#### Problem:
Return only that part of the material below which starts with the line containing "left shoulder: (315, 346, -18)" and goes on through the line containing "right knee: (524, 377, 4)", restated exactly.

#### Records for this task:
============================================================

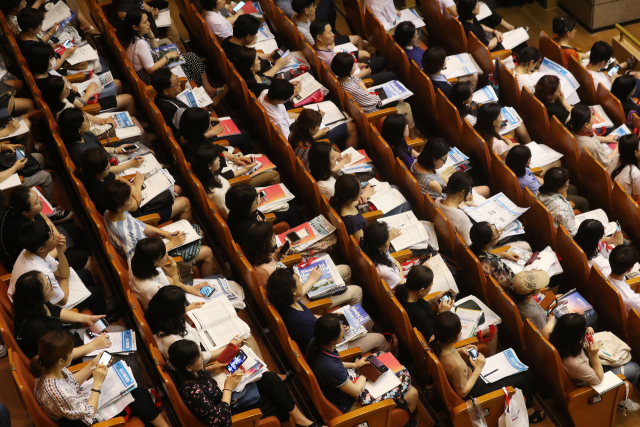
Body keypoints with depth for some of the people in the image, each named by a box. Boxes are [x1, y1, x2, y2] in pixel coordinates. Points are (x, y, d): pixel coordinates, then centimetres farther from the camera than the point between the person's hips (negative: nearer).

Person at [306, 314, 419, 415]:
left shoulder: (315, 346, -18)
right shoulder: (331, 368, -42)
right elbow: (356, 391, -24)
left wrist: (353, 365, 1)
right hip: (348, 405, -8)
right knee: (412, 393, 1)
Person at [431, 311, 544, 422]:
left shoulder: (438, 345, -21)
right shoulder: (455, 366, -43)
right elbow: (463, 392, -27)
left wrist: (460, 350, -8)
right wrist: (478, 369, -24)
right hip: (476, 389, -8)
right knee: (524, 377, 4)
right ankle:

============================================================

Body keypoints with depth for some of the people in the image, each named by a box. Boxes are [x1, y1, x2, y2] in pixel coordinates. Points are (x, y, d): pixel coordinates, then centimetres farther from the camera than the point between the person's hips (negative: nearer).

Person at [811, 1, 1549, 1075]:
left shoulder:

============================================================

#### Exercise output:
left shoulder: (315, 346, -18)
right shoulder: (331, 368, -42)
right elbow: (356, 391, -24)
left wrist: (353, 365, 1)
right hip: (348, 405, -8)
right knee: (412, 393, 1)
Person at [431, 311, 544, 422]:
left shoulder: (438, 345, -21)
right shoulder: (455, 366, -43)
right elbow: (463, 392, -27)
left wrist: (460, 350, -8)
right wrist: (478, 369, -24)
right hip: (476, 389, -8)
right knee: (524, 377, 4)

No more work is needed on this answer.